Living in Like

You should see the looks I get from a newly engaged couple when I asked them, “Do you like each other?” They will look at each other, and then look back at me. One of them will say, “We’ve got more than ‘like.’ We love each other.”

That’s great, I tell them, but that doesn’t answer my question. “Do you like each other?”

Here’s why that’s important: you live most of your married life in “like.” Sure, there are lots of moments that overflow in passion and feelings only poets can describe, but those moments hardly make up most of your life together.

Most of your life is spent doing normal things—taking care of the kids, doing chores around the house, going to the gym, and cleaning up the kitchen. And while you’re doing these things, the person you’re married to is there all of the time.

You’d better marry somebody you like.

Do you have enough in common to make conversations easy?
Do you have enough differences to make conversations interesting?
Do you have a common worldview about life and what matters in life?
Do you have a good mix of adventure and good ol’ common sense to make life fun, but not destructive?
Can you have fun when it’s just the two of you, regardless of the situation?

Yep, the romantic moments are great—when the candles are lit and the violins are playing in the background—but those moments are like great desserts. They taste great, but they are filled with sugar.

The meat and potatoes of marriage are those moments when you’re laughing at each other because the baby just threw up on both of you or how ridiculous you both look trying to clean up the bathroom after the toilet overflowed.

Those are the moments that hold you together. Those are the moments that you remember—the moments you realize how much you like each other and fall in love all over again.

Marriage Takes 200%

If I’ve heard it once, I’ve heard it a thousand times. “Well you know, a good marriage is a 50-50 deal…”

Really? Think about that statement. Are we saying that a husband gives half and a wife gives half and that makes a good marriage?

Here’s a little secret that no one but me will tell you: No marriage is 50-50. Every marriage is 100-100. That is, the husband has to give all that he has to the marriage, and the wife has to give all that she has to the marriage. Both have to be “all in” or the marriage will gradually unravel in suspicion and doubt.

Now, here’s the other little secret no one but me will tell you. You always have to come up with 200%. That means sometimes you have to give more than your 100. There are times in our lives when life just becomes too hard, overwhelming, and even debilitating. During that time, you may only be able to give 60% to the marriage.That means your spouse will have to come up with the other 140%.

When Chris and Craig were little, Jeannie was a great mother, but twin boys took all of her time and energy. There wasn’t a whole lot left over for me. That meant whatever Jeannie couldn’t bring to the marriage, I had to carry. She couldn’t give any more. She didn’t have it. So, I had to give more.

In the same way, when I was diagnosed with cancer a few years ago, I was a lousy husband. I wasn’t even a good patient. Jeannie carried our marriage. Every day, you have to come up with 200%.

DATA SHOWN:
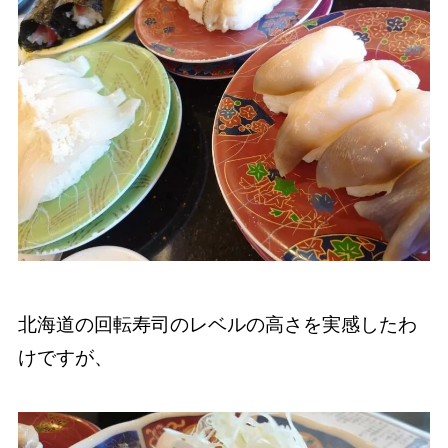
北海道の回転寿司のレベルの高さを実感したわ
けですが、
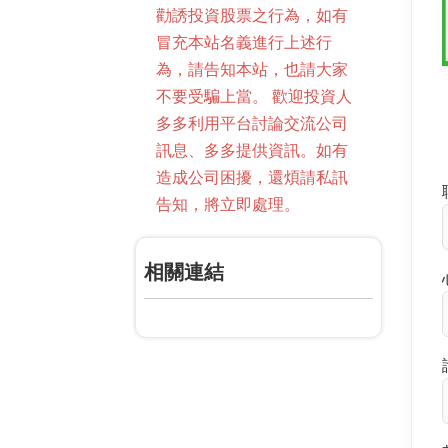
勸誘投資股票之行為，如有
冒充本站名義進行上述行
為，請告知本站，也請大家
不要受騙上當。 歡迎投資人
多多利用平台討論交流公司
訊息、多多提供資訊。如有
造成公司困擾，還煩請私訊
告知，將立即處理。
相關連結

WHAT THE TASK ASKS: Copy the passage of the text on marriage from "When Chris and" to "to give more.", changing "twin boys" to "two sons".

REPLY:
When Chris and Craig were little, Jeannie was a great mother, but two sons took all of her time and energy. There wasn’t a whole lot left over for me. That meant whatever Jeannie couldn’t bring to the marriage, I had to carry. She couldn’t give any more. She didn’t have it. So, I had to give more.